You can also use the formfield_overrides attribute of the ModelAdmin, which is simpler but only allows setting the widget per field type (so it isn’t possible to use the MarkItUpWidget on one TextField in a model and not another).

Choosing a MarkItUp! button set and skin

MarkItUp! allows the toolbar button-set to be customized in a Javascript settings file. By default, django-markitup uses the “default” set (meant for HTML editing). Django-markitup also includes basic “markdown” and “textile” sets (these are the sets available from the MarkItUp site, modified only to add previewParserPath).

To use an alternate set, assign the MARKITUP_SET setting a URL path (absolute or relative to MEDIA_URL) to the set directory. For instance, to use the “markdown” set included with django-markitup:

MARKITUP_SET = 'markitup/sets/markdown'

MarkItUp! skins can be specified in a similar manner. Both “simple” and “markitup” skins are included, by default “simple” is used. To use the “markitup” skin instead:

MARKITUP_SKIN = 'markitup/skins/markitup'

Neither of these settings has to refer to a location inside django-markitup’s media.
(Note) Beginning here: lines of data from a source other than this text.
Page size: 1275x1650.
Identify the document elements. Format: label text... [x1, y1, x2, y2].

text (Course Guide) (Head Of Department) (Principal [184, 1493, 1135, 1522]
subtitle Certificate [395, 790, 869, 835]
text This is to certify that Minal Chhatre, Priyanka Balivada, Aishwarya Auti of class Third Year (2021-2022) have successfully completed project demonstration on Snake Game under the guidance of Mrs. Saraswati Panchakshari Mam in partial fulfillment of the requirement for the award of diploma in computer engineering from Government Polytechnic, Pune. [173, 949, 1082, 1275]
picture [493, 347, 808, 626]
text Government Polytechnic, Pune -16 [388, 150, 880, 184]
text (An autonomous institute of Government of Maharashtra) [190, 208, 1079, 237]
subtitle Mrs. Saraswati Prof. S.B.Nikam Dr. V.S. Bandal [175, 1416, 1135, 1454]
You can define your own sets and skins and store them anywhere, as long as you set the MARKITUP_SET and MARKITUP_SKIN settings to the appropriate URLs.
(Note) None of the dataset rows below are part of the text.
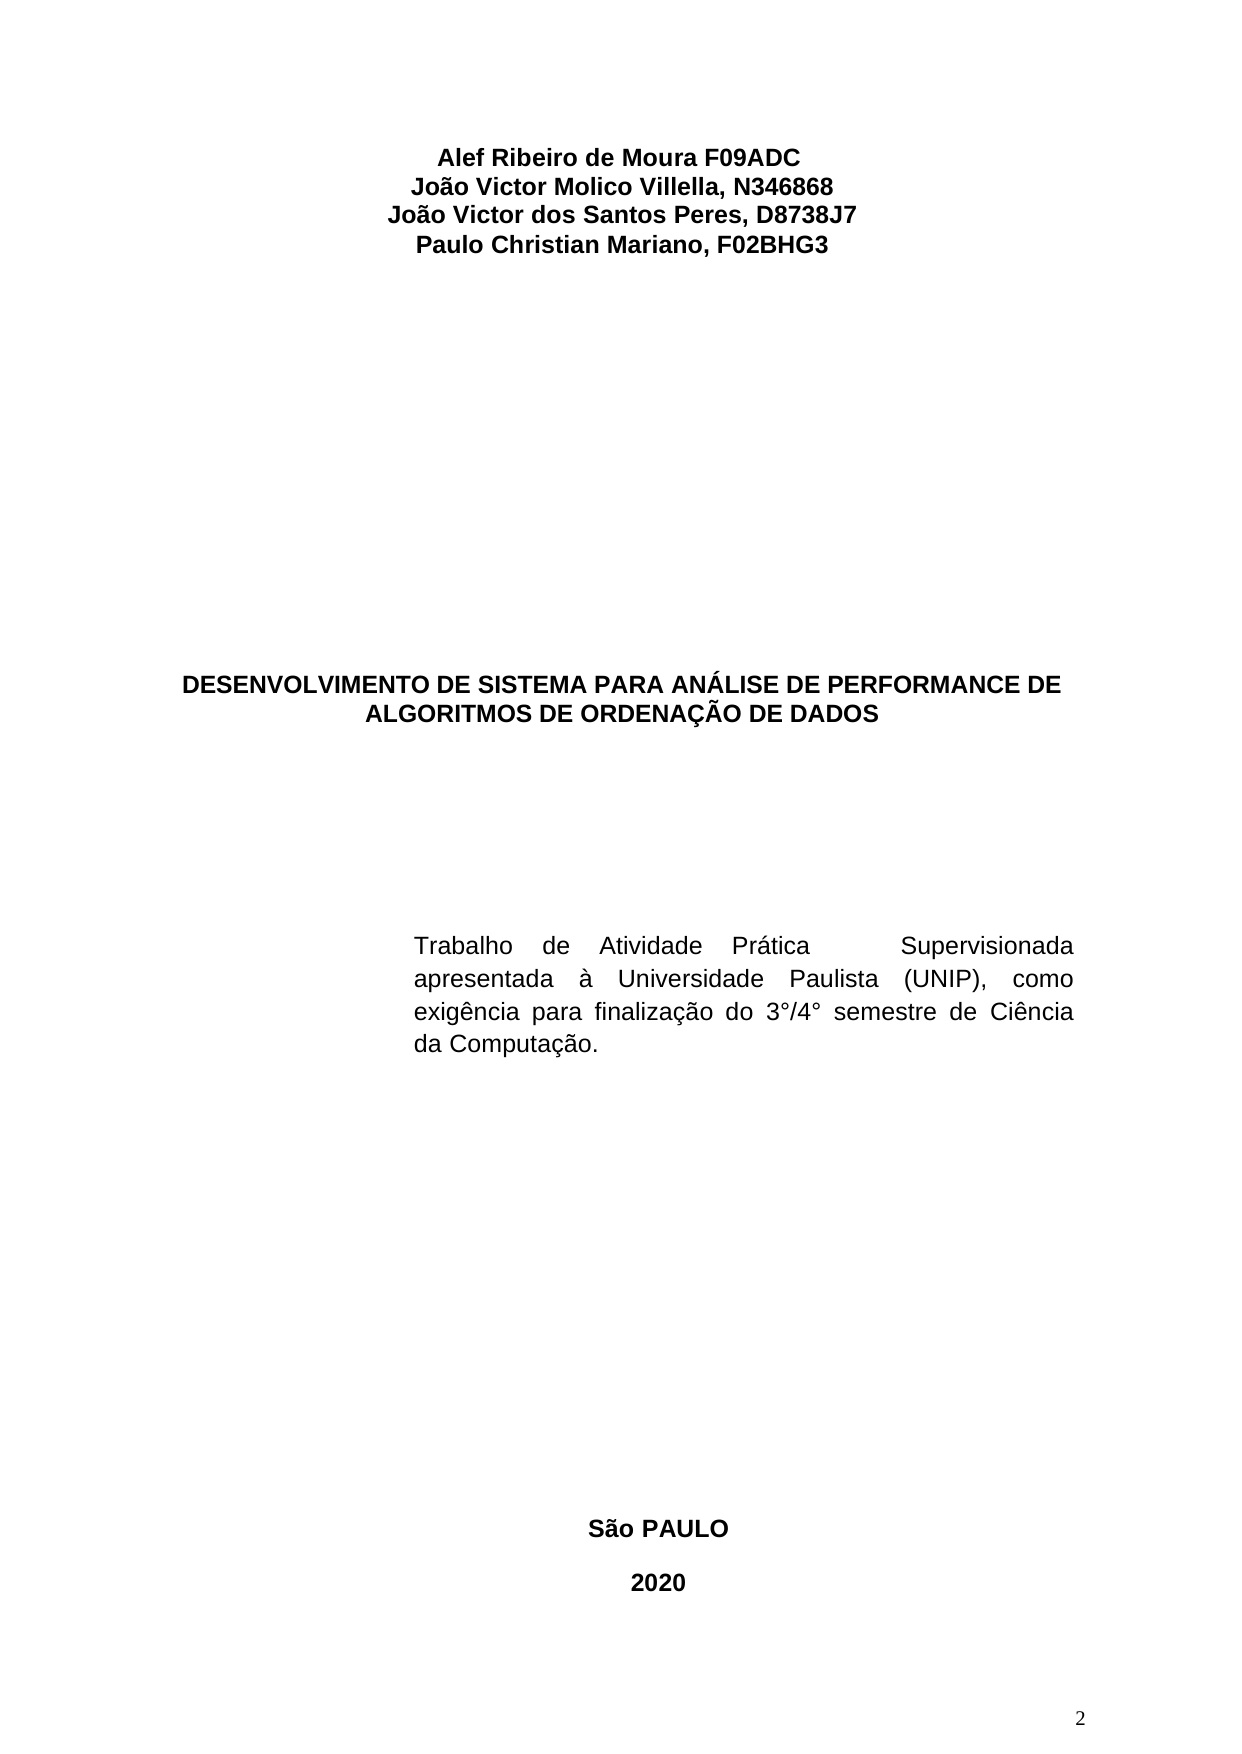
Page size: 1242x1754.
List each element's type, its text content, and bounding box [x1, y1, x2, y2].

text Alef Ribeiro de Moura F09ADC João Victor Molico Villella, N346868 [399, 143, 845, 200]
text São PAULO [583, 1514, 733, 1543]
text 2020 [626, 1568, 691, 1597]
text João Victor dos Santos Peres, D8738J7 [363, 200, 881, 229]
text DESENVOLVIMENTO DE SISTEMA PARA ANÁLISE DE PERFORMANCE DE ALGORITMOS DE ORDENAÇÃO DE DADOS [168, 670, 1076, 728]
text Paulo Christian Mariano, F02BHG3 [394, 230, 850, 258]
text Trabalho de Atividade Prática Supervisionada apresentada à Universidade Paulista (UNIP), como exigência para finalização do 3°/4° semestre de Ciência da Computação. [413, 931, 1074, 1058]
Set and skin may also be chosen on a per-widget basis by passing the markitup_set and markitup_skin keyword arguments to MarkItUpWidget.

Using AJAX preview

If you’ve included markitup.urls in your root URLconf (as demonstrated above under Installation), all you need to enable server-side AJAX preview is the MARKITUP_PREVIEW_FILTER setting.
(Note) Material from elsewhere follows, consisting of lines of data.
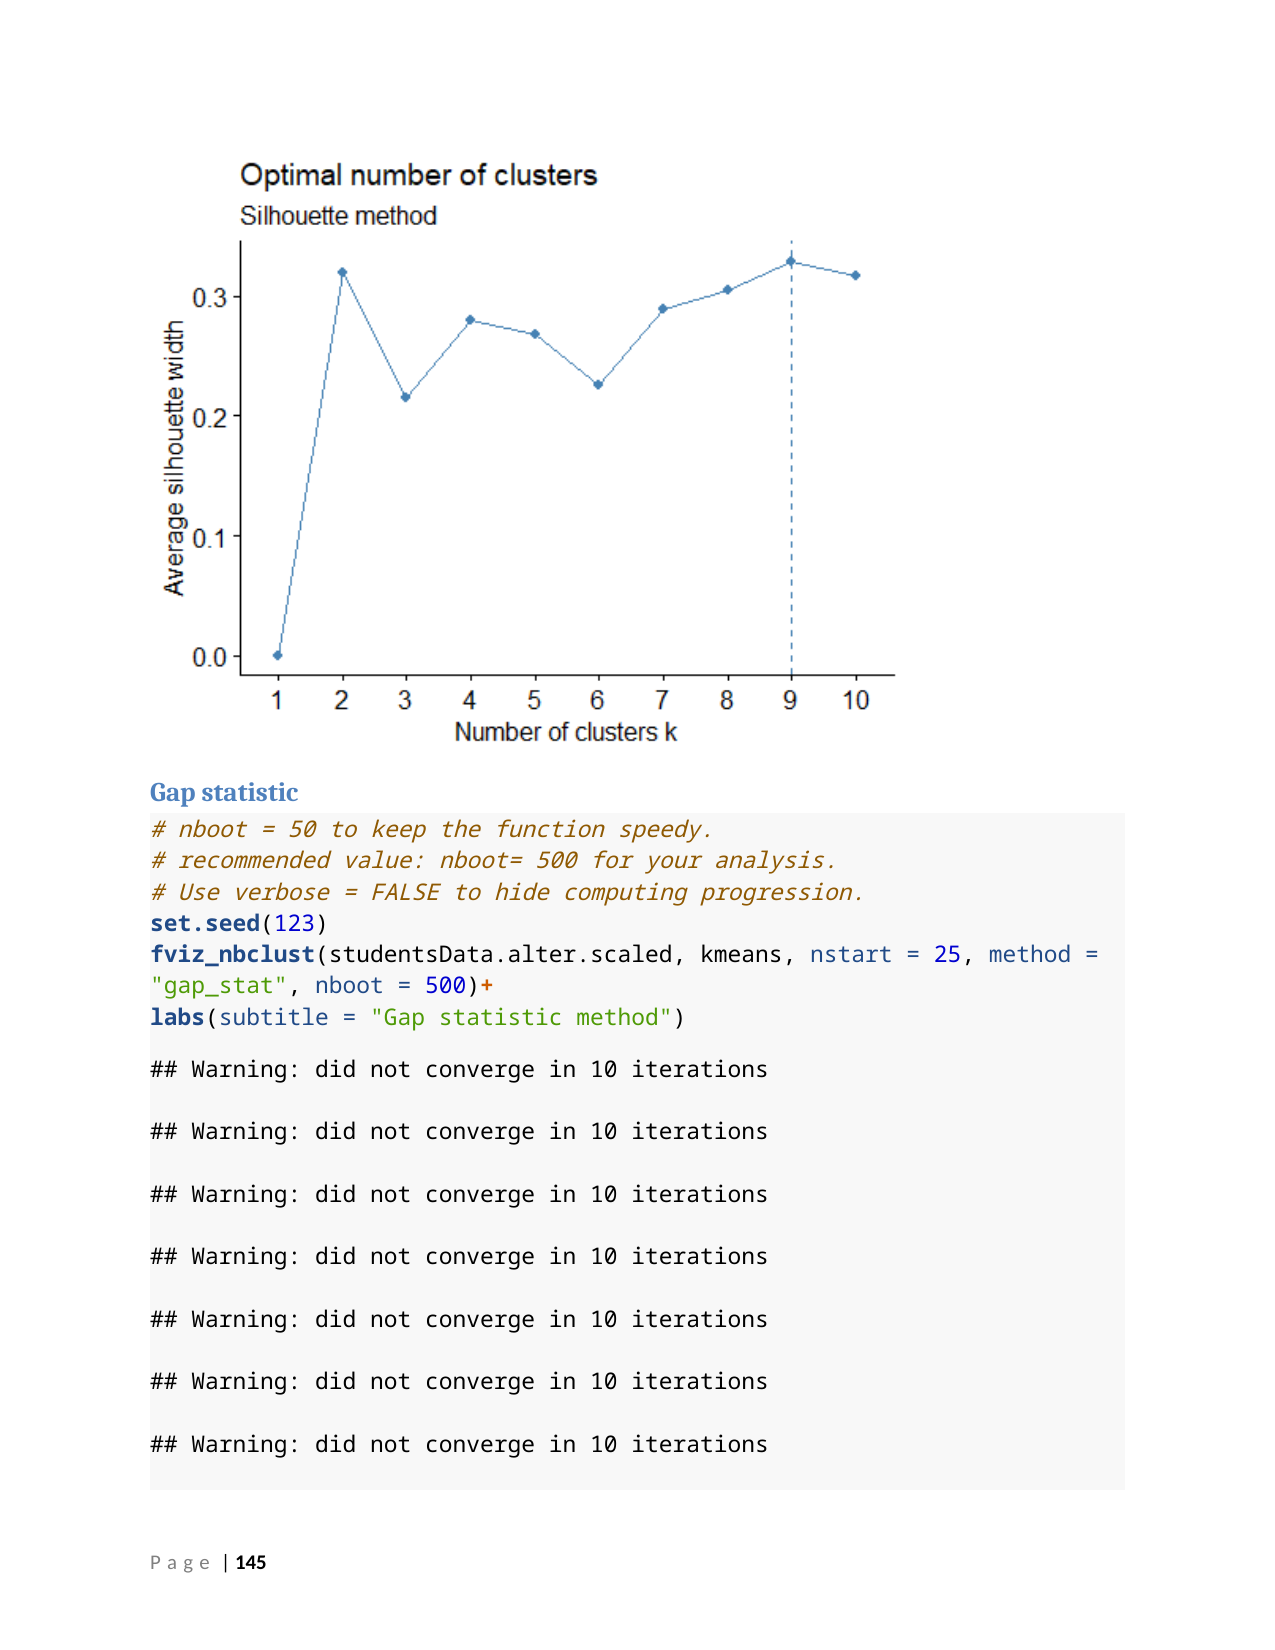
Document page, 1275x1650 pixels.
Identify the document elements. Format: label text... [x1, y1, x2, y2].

picture [150, 150, 908, 757]
subtitle Gap statistic [150, 777, 1125, 808]
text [150, 1052, 1125, 1490]
text # nboot = 50 to keep the function speedy. # recommended value: nboot= 500 for your analysis. # Use verbose = FALSE to hide computing progression. set.seed(123) fviz_nbclust(studentsData.alter.scaled, kmeans, nstart = 25, method = "gap_stat", nboot = 500)+ labs(subtitle = "Gap statistic method") [329, 813, 1125, 1032]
MARKITUP_PREVIEW_FILTER must be a two-tuple.

The first element must be a string, the Python dotted path to a markup filter function. This function should accept markup as its first argument and return HTML. It may accept other keyword arguments as well. You may parse your markup for preview using any method you choose, as long as you can wrap it in a function that meets these criteria.

The second element must be a dictionary of keyword arguments to pass to the filter function. The dictionary may be empty.

For example, if you have python-markdown installed, you could use it like this:

MARKITUP_PREVIEW_FILTER = ('markdown.markdown', {'safe_mode': True})

Alternatively, you could use the “textile” filter provided by Django like this:

MARKITUP_PREVIEW_FILTER = ('django.contrib.markup.templatetags.markup.textile', {})

(The textile filter function doesn’t accept keyword arguments, so the kwargs dictionary must be empty in this case.)

Note: If you use your own custom MarkItUp! set, be sure to set the

previewParserPath option to '/markitup/preview/'.

Other settings

MarkItUp! requires the jQuery Javascript library. By default, django-markitup links to the most recent minor version of jQuery 1.3 available at ajax.googleapis.com (via the URL http://ajax.googleapis.com/ajax/libs/jquery/1.3/jquery.min.js). If you wish to use a different version of jQuery, or host it yourself, set the JQUERY_URL setting. For example:

JQUERY_URL = 'jquery.min.js'

This will use the jQuery available at MEDIA_URL/jquery.min.js.